Je n'ai pas peur de l'affirmer: Patrick Fischer est le meilleur sélectionneur de l'histoire du hockey suisse. Voilà, c'est dit.
Maintenant que cette considération tout sauf subjective est mise de côté, posons-nous la question centrale. Pourquoi le technicien est-il le meilleur? C'est largement plus intéressant. Et là, il est possible d'être plus nuancé. D'un côté, le Zougois a le plus beau palmarès d'un entraîneur de l'équipe de Suisse avec trois médailles d'argent. Sous sa direction, la formation helvétique s'est invitée durablement à la table des meilleures nations mondiales et fait aujourd'hui figure de sélection de pointe juste derrière les «monstres» canadiens. Au classement mondial, la Suisse est devant la Suède et les États-Unis. Elle est à égalité de points avec les Tchèques et se situe dans le sillage direct de la Finlande. Ce sont des faits.

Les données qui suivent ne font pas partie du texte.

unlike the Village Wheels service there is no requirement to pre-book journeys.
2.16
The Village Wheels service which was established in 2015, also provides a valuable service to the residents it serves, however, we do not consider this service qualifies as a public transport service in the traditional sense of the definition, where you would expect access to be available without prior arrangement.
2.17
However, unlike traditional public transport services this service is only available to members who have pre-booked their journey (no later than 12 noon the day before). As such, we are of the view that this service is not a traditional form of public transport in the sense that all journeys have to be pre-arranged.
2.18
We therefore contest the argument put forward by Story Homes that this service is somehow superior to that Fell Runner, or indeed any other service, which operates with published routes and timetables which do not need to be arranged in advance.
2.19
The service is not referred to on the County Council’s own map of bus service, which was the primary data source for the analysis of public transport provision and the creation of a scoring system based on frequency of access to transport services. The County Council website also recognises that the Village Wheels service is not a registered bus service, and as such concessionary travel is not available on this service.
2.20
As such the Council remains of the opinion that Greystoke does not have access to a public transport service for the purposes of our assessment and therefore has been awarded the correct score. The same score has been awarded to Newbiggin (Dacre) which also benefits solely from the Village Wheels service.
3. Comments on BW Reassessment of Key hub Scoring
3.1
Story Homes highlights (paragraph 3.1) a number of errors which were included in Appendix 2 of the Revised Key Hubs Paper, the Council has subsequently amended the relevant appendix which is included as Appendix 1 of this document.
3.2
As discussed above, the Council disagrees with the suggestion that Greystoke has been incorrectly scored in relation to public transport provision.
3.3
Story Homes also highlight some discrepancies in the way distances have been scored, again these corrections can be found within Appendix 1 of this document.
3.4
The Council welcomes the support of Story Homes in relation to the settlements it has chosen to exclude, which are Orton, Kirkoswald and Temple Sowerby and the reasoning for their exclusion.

Est-ce uniquement de la «faute» de Patrick Fischer? Bien sûr que non. Donnez trois couvercles de casseroles à l'orchestre de Leonard Bernstein et la symphonie aura du cuivre dans l'aile. Un entraîneur ne pourra jamais aller plus loin que ses individualités ne le lui permettent. Par contre, un coach pourrait également aller bien moins loin. Les exemples sont nombreux (si vous en cherchez, regardez du côté de Berne).
Et c'est précisément là tout le génie de Patrick Fischer. Le Zougois a rassemblé toute la Suisse du hockey autour de sa personne. Il a su fédérer les meilleurs joueurs par son entregent et sa volonté de redonner une vraie identité suisse à cette équipe de Suisse qui avait tendance à en manquer par le passer. Entre le moment où il est arrivé — le 3 décembre 2015 - et le moment où il a annoncé son départ — le 3 décembre 2025 -, Patrick Fischer a remis la croix suisse au centre de toutes les préoccupations.
Cela ne s'est pas fait sans mal. Certaines individualités ont été temporairement bannies pour n'avoir pas tiré à la même corde que les autres. Il a su avoir une main de fer pour asseoir son autorité lorsque cela était nécessaire, mais il a surtout su amadouer les stars de NHL. Chaque année, la question de savoir si les Nico Hischier, Kevin Fiala ou Nino Niederreiter allaient être de la partie ne se posait pas. Ils viendront sitôt leur franchise éliminée.
Et c'est peut-être là le plus bel héritage laissé par Patrick Fischer. En 2025, toutes les stars du hockey suisse sont fières de venir porter le maillot suisse. Était-ce autant le cas en 2015? Évidemment que non. Alors oui, il a aussi bénéficié de la génération dorée du hockey helvétique pour mener à bien son plan. Mais la trace que laissera Patrick Fischer dans l'attachement au drapeau est indélébile et va demeurer encore sous Jan Cadieux, un entraîneur qui partage les mêmes valeurs que lui.